4. Do not post entries in the general forum, or reveal your entry, until after the contest winners have been determined or else your entry *will be disqualified*.

5. Only one entry per participant is permitted


----------



## thirdeye

rc4u said:


> 3. Entries are to be submitted to the Events Coordinator via private message by midnight Pacific Standard time on the last night of eligible voting.



I would guess the PM would work, but Post #1 has this:

*Please submit all entries to me by the end of the day on 11/7/2021. Please email all entries to [email protected]*


----------



## bmudd14474

tx smoker said:


> Brian, this is a really cool concept.
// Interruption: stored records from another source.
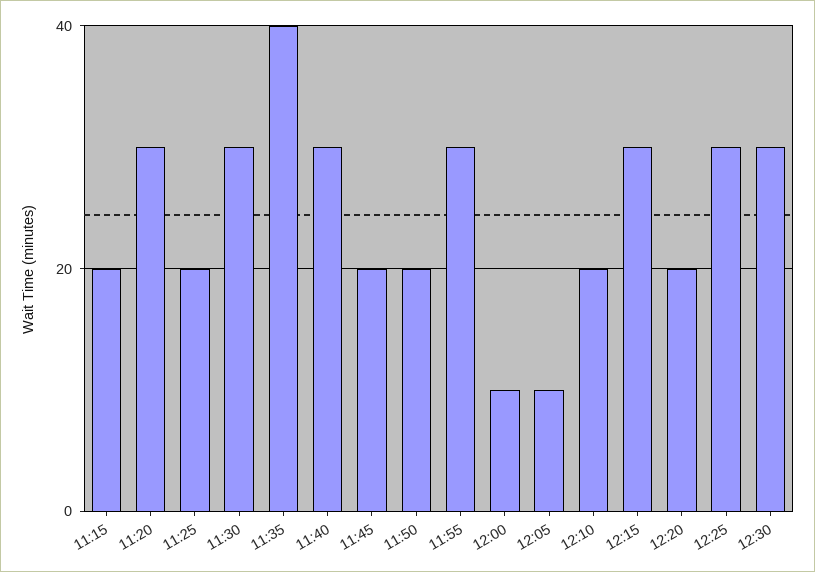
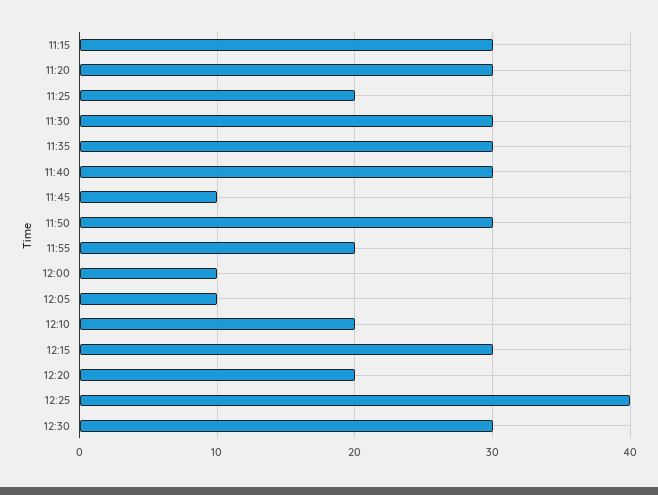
11:15: 20 -> 30
11:35: 40 -> 30
11:45: 20 -> 10
11:50: 20 -> 30
11:55: 30 -> 20
12:25: 30 -> 40

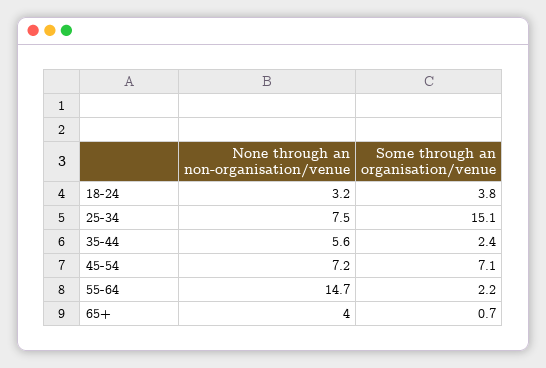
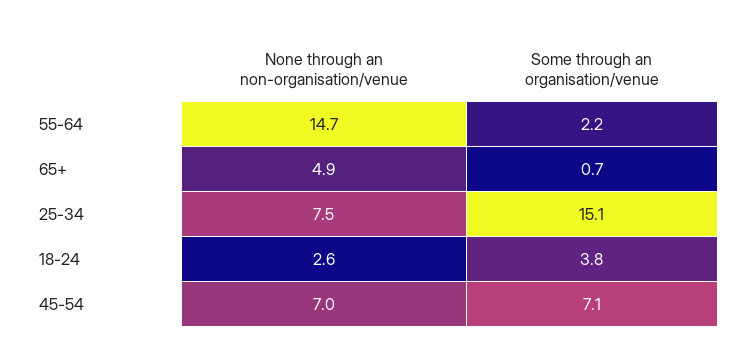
None through an non-organisation/venue, 18-24: 3.2 -> 2.6
None through an non-organisation/venue, 35-44: 5.6 -> none
Some through an organisation/venue, 35-44: 2.4 -> none
None through an non-organisation/venue, 45-54: 7.2 -> 7
None through an non-organisation/venue, 65+: 4 -> 4.9

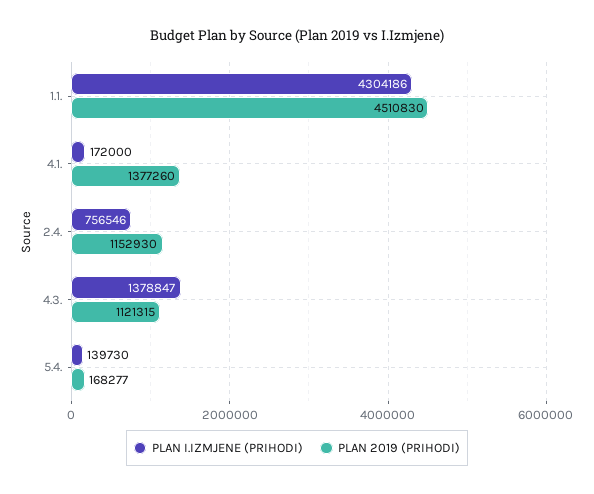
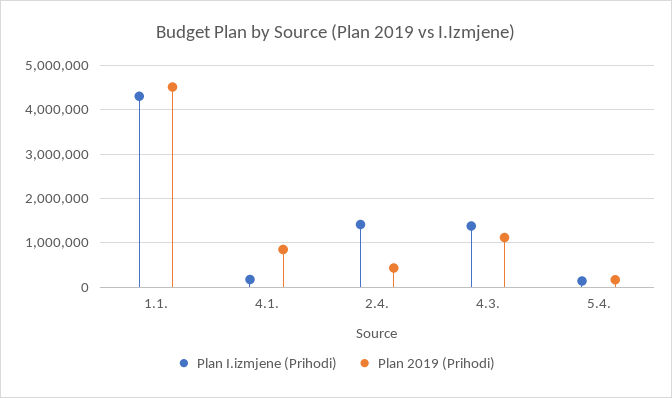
PLAN 2019 (PRIHODI), 4.1.: 1377260 -> 800000
PLAN I.IZMJENE (PRIHODI), 2.4.: 756546 -> 1400000
PLAN 2019 (PRIHODI), 2.4.: 1152930 -> 400000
I've got a ton of different sausages in the freezers and got the thinking cap on trying to decide if I can put together something that's viable to enter. On a different note, if those sausages in the pic you posted for the event were made by you, kudos sir!! Those look fantastic.
> 
> Robert



Yes made those years ago. That picture was before smoking.



SWFLsmkr1 said:


> Can i play?



Yes.





The entry has to be smoked in some fashion. The sausage can be cased or loose. Type of casing doesn't matter.
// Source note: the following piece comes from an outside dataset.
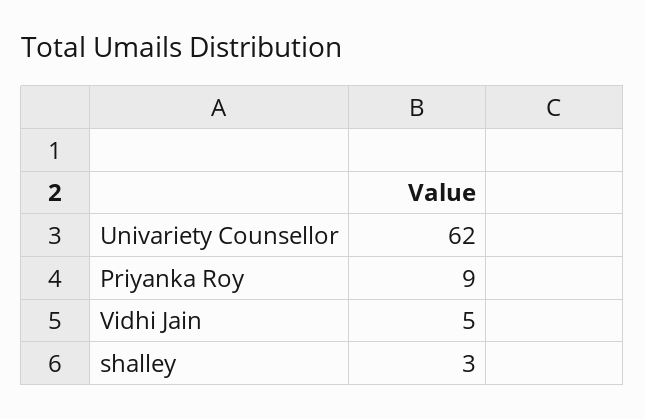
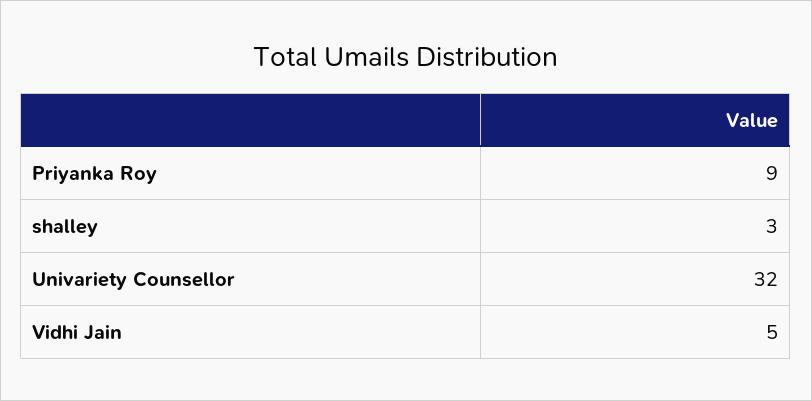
Univariety Counsellor: 62 -> 32

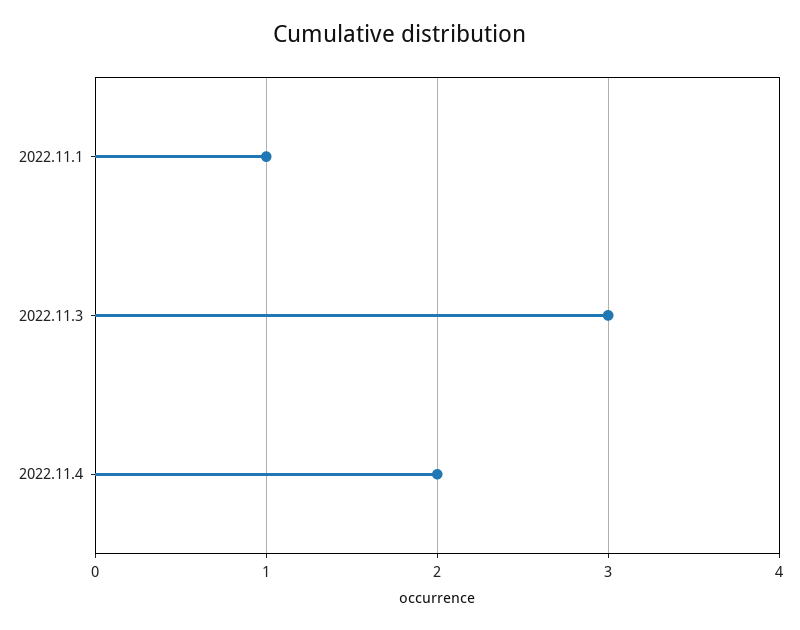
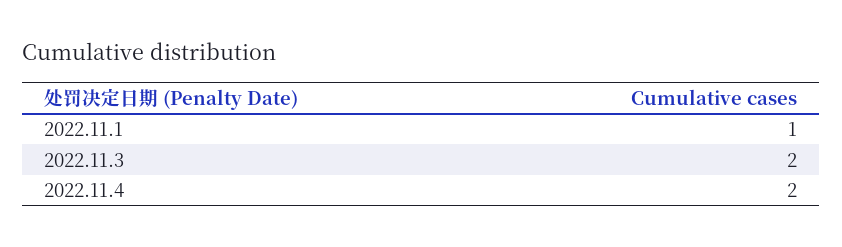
2022.11.3: 3 -> 2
As for entries I prefer email but PM will work also.


Thanks and good luck.


----------



## JLeonard

As always I volunteer as tasting judge. Look forward to seeing what you guys pull out.
Jim


----------



## DRKsmoking

JLeonard said:


> As always I volunteer as tasting judge. Look forward to seeing what you guys pull out.
> Jim



LOL
But as a judge you can't enter

David


----------



## JLeonard

DRKsmoking
 I know my limitations. I'll sit back and watch the masters at work. Taking notes all the while.
Jim


----------



## forktender

Sausage fest !!!


----------



## Sowsage

forktender said:


> Sausage fest !!!
> View attachment 513147


Those are some good looking pups! I'm a sucker for hound dogs!


----------



## forktender

Sowsage said:


> Those are some good looking pups! I'm a sucker for hound dogs!
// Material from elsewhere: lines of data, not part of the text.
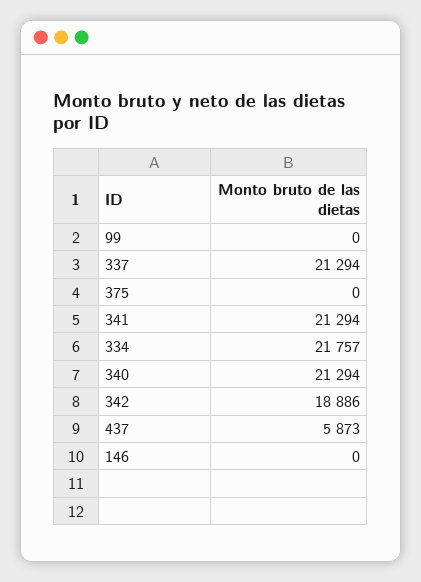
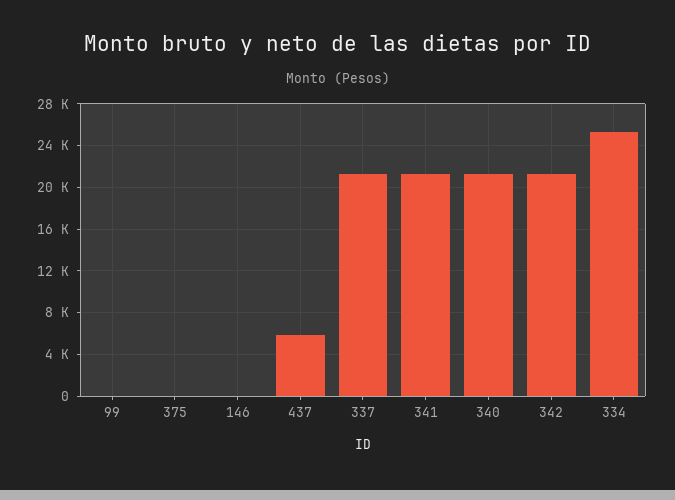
334: 21757 -> 25000
342: 18886 -> 21000

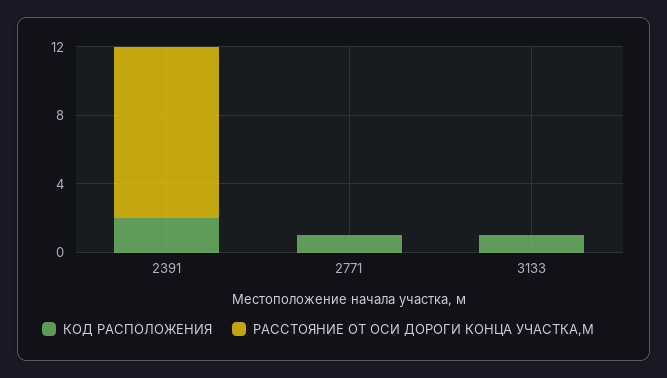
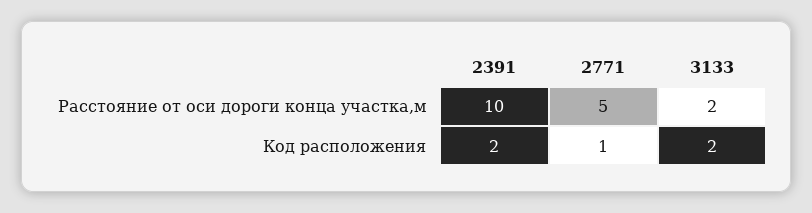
РАССТОЯНИЕ ОТ ОСИ ДОРОГИ КОНЦА УЧАСТКА,М, 2771: 0 -> 5
КОД РАСПОЛОЖЕНИЯ, 3133: 1 -> 2
РАССТОЯНИЕ ОТ ОСИ ДОРОГИ КОНЦА УЧАСТКА,М, 3133: 0 -> 2

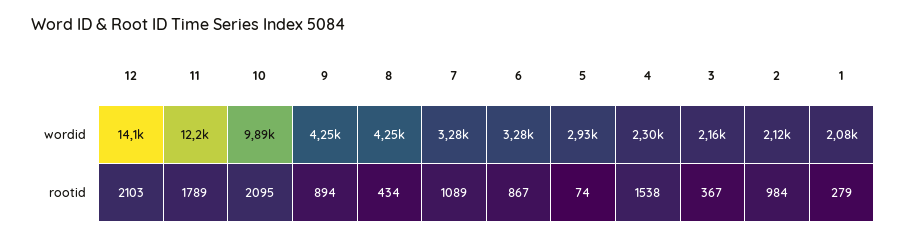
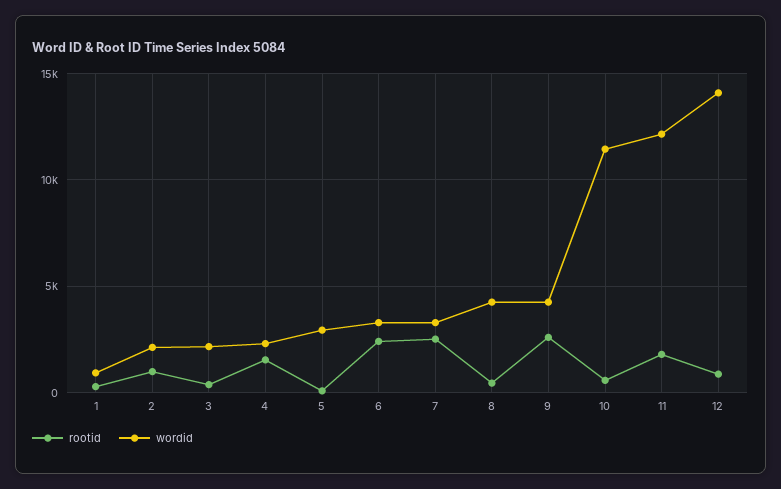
wordid, 10: 9890 -> 11500
wordid, 1: 2080 -> 1000
rootid, 12: 2103 -> 1000
rootid, 10: 2095 -> 500
rootid, 9: 894 -> 2500
rootid, 7: 1089 -> 2500
rootid, 6: 867 -> 2500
Not mine, just a google picture.......I couldn't handle that many, one's bad enough.


----------



## daveomak

forktender
 ...   It's AMAZING they are getting along so well....   I keep hearing about discrimination and racial bias ....   Looks like black, brown and white get along just fine as long as you ain't on Pennsylvania avenue...


----------



## rc4u

i think he meant there wiener dogs{ dachshunds} ya know sausage


----------



## chopsaw

rc4u said:


> i think he meant there wiener dogs


Half a dog high , dog and a half long .


----------



## forktender

chopsaw said:


> Half a dog high , dog and a half long .


No fear, heart of a lion.


----------



## chopsaw

forktender said:


> No fear, heart of a lion


Badger dog .


----------



## foamheart

Three more days!! OMG OMG OMG!!! Its like Christmas......


----------



## HalfSmoked

forktender said:


> Sausage fest !!!
> View attachment 513147



Like your gang glad I don't live close to you my wife would want to make a visit.
Over the years I think we have had at least 10 dottie pups one that we just lost this year at 20 years old. I will say most of ours were rescue pups.

Warren


----------



## HalfSmoked

OK Ok you volunteer tasters are now disqualified. I'm pulling rank (I think) age before beauty.   

Warren


----------



## thirdeye

foamheart said:


> Three more days!! OMG OMG OMG!!! Its like Christmas......


Yikes, I almost forgot.... I kinda, sorta have a plan.


----------



## HalfSmoked

HalfSmoked said:


> OK Ok you volunteer tasters are now disqualified. I'm pulling rank (I think) age before beauty.
> 
> Warren


 JLeonard glad you cold laugh about sorry for your luck though I Think I have you beat on this one I'm 78 hahaha.

Warren


----------



## foamheart

HalfSmoked said:


> JLeonard glad you cold laugh about sorry for your luck though I Think I have you beat on this one I'm 78 hahaha.
> 
> Warren



Damn, don't know what I do when I am as old as you old farts! LOL


----------



## tropics

foamheart said:


> Damn, don't know what I do when I am as old as you old farts! LOL


Maybe you should give it a little thought while you still can LMAO
Richie


----------



## Bearcarver

foamheart said:


> Damn, don't know what I do when I am as old as you old farts! LOL




I figured you were the oldest, because you don't mention it on your profile.

Bear


----------



## foamheart

Bearcarver said:


> I figured you were the oldest, because you don't mention it on your profile.
> 
> Bear


 I don't have birthdays anymore, I gave mine to my sisters grandson because  he said he needed it to have as many as his sisters. LOL


----------



## kilo charlie

Wondering if I missed something with this?


----------



## HalfSmoked

foamheart said:


> I don't have birthdays anymore, I gave mine to my sisters grandson because  he said he needed it to have as many as his sisters. LOL


Nor do I have birthdays anymore I have anniversaries I just had the 39th anniversary of my 39th birthday,    

Warren


----------



## HalfSmoked

Thanks for the like forktender i appreciate it.

Warren


----------



## Bearcarver

HalfSmoked said:


> Nor do I have birthdays anymore I have anniversaries I just had the 39th anniversary of my 39th birthday,
> 
> Warren




You must have gone to school with My Mother.
She was 39 when she died in 1992, when I was 43.

Bear


----------



## HalfSmoked

Bearcarver said:


> You must have gone to school with My Mother.
> She was 39 when she died in 1992, when I was 43.
> 
> Bear



 Why you must of still been in diapers.

Warren


----------



## HalfSmoked

Thanks Kilo for the like I appreciate it.

Warren


----------



## chopsaw

HalfSmoked said:


> Why you must of still been in diapers.


We're all headed that way . Go out the same way you came in . Crappin' your pants and slobbering .


----------



## HalfSmoked

Yup the only thing golden about the golden years is the color of your pee.

Warren


----------



## Bearcarver

HalfSmoked said:


> Why you must of still been in diapers.
> 
> Warren




That didn't start yet, but like Chopsaw said "That's probably coming soon".

Bear


----------



## HalfSmoked

Thanks for the like Bear and foamy they are appreciated.

Warren


----------